With more and more stories coming out about just how much of a battleground Texas might be in 2020, I got curious about how voting rights are faring in the Lone Star State.
✦ The Texas Civil Rights Project filed a lawsuit recently on behalf of voters whose mail-in ballots were rejected due to a signature mismatch. The option to mail in a ballot is crucial for many underrepresented voters, and to have signatures rejected by untrained poll workers, much less with no notification to the voter, violates the Constitution, according to the organization. Over 1,800 ballots were rejected during the 2018 midterms.
✦ In much better news, Harris County (which encompasses Houston) has received permission from the state to use voting centers, which allows voters to cast their ballot at any poll location. This makes it much easier for voters to cast their ballot near their work or school. There are 2.3 million voter in Harris County, and this change is expected to make voting far easier. It is worth noting that County Clerk Diane Trautman, who pushed for this reform, was just elected this past November.
✦ The Civil Rights Clinic at Georgetown Law studied the Texas’ process of forcing formerly incarcerated people to pay fines and fees before being allowed to vote, and their recent report determined that it prevented over 327,000 people from voting in 2016. Voting rights advocates argue that this process is just the same as a poll tax, which is illegal.
✦ Despite finding that the GOP state legislature used racially discriminating redistricting in 2011, a panel of judges in federal court determined that Texas would not have to go back to being subject to federal pre-clearance for any changes to its election maps or voting rules.
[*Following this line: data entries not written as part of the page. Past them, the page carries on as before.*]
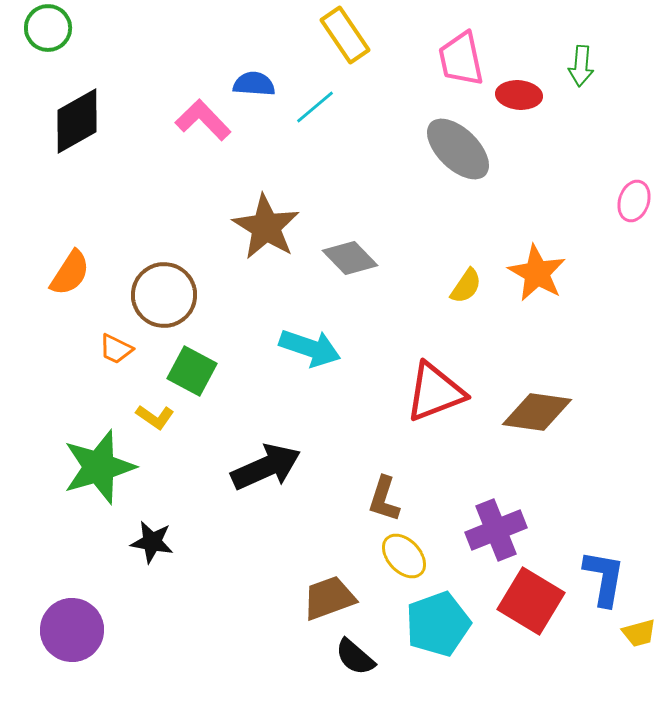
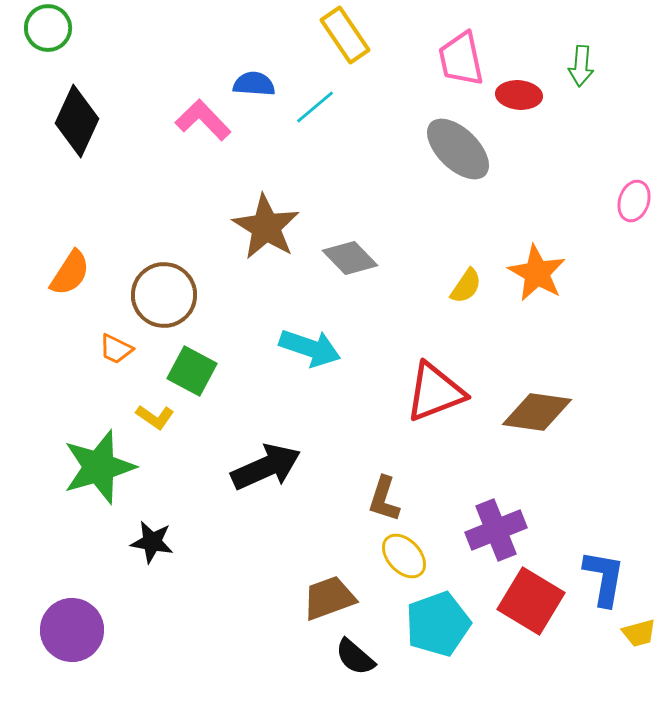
black diamond: rotated 36 degrees counterclockwise
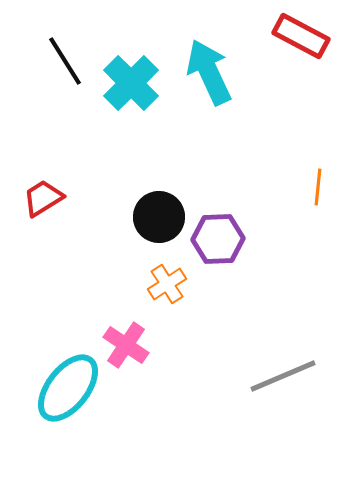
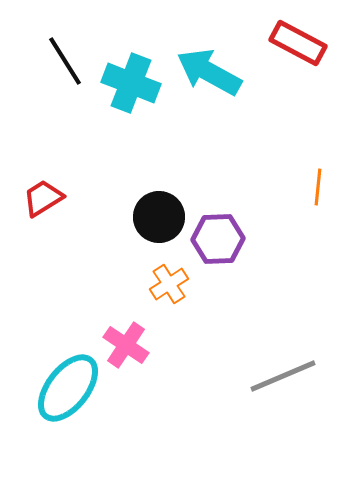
red rectangle: moved 3 px left, 7 px down
cyan arrow: rotated 36 degrees counterclockwise
cyan cross: rotated 24 degrees counterclockwise
orange cross: moved 2 px right
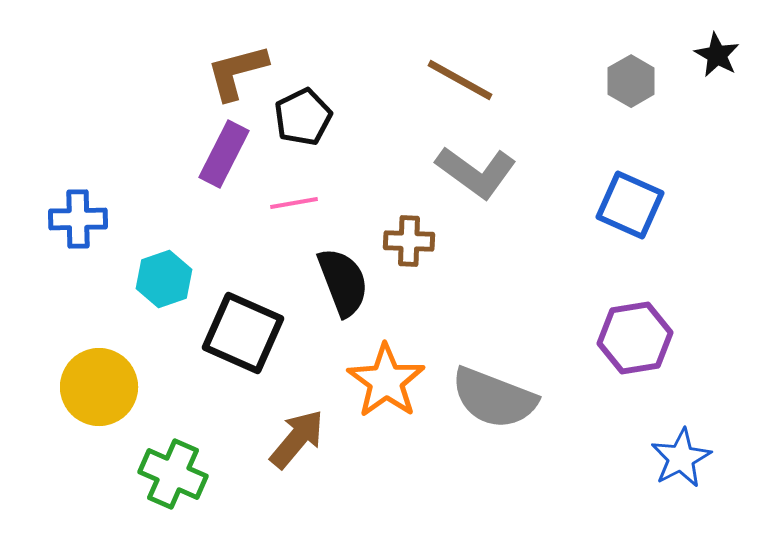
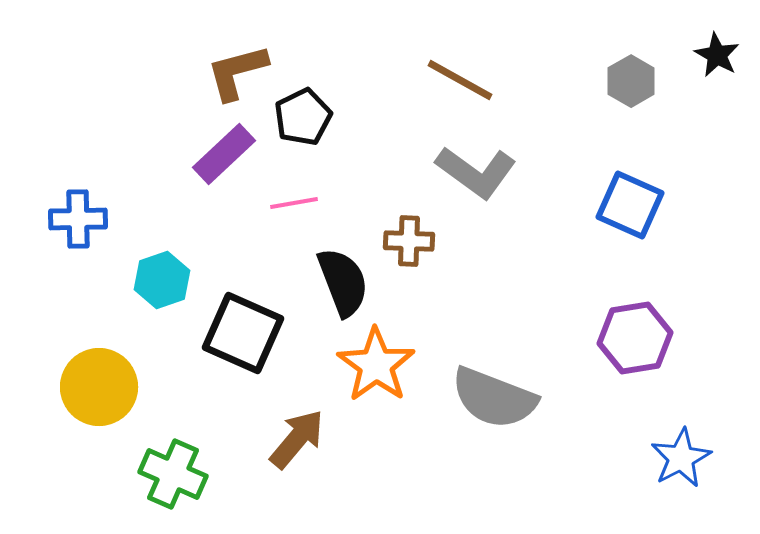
purple rectangle: rotated 20 degrees clockwise
cyan hexagon: moved 2 px left, 1 px down
orange star: moved 10 px left, 16 px up
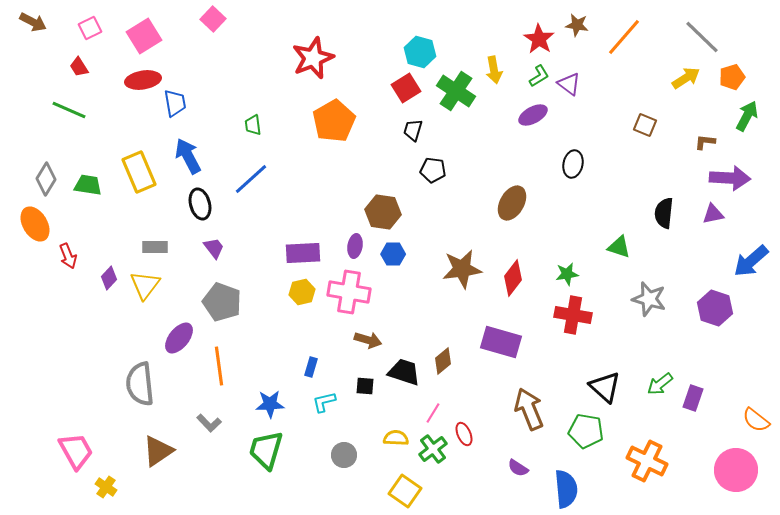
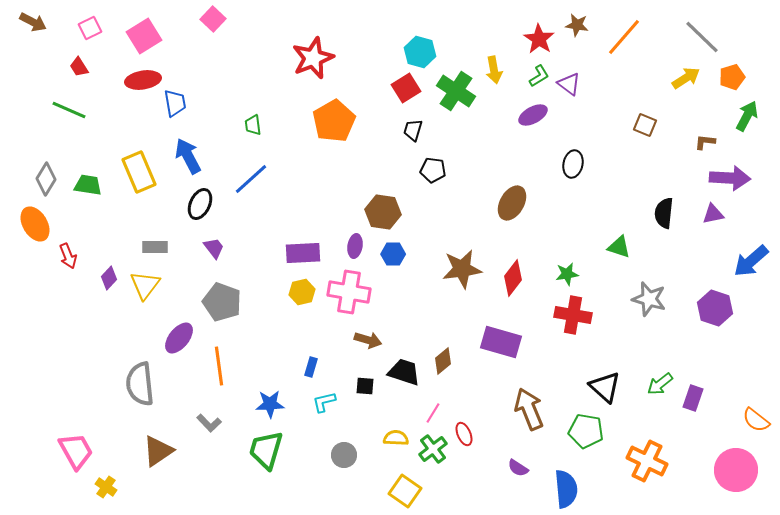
black ellipse at (200, 204): rotated 40 degrees clockwise
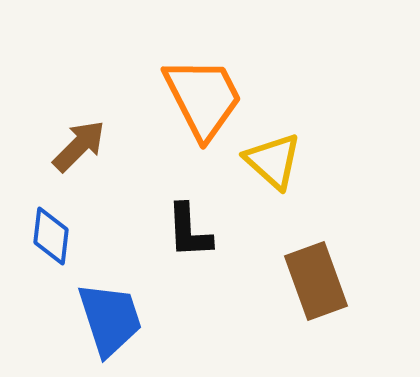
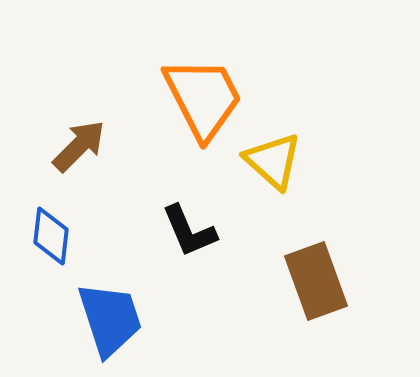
black L-shape: rotated 20 degrees counterclockwise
The Texas Democratic party pointed to the court loss as yet one more reason why it was crucial that Democrats flip the state House in 2020 — to make sure the GOP wasn’t completely in control of the maps.
Texas is a battleground for sure — the Republicans have been doing everything they can to remain in power and the Democrats see an opportunity to put a serious crack in that monopoly. Voting rights are always under attack, pretty much in every state, but in Texas those attacks have an outsized influence because they affect so many voters. My advice? Keep your eyes peeled for these tactics, support voting rights organizations in the state, and keep registering voters!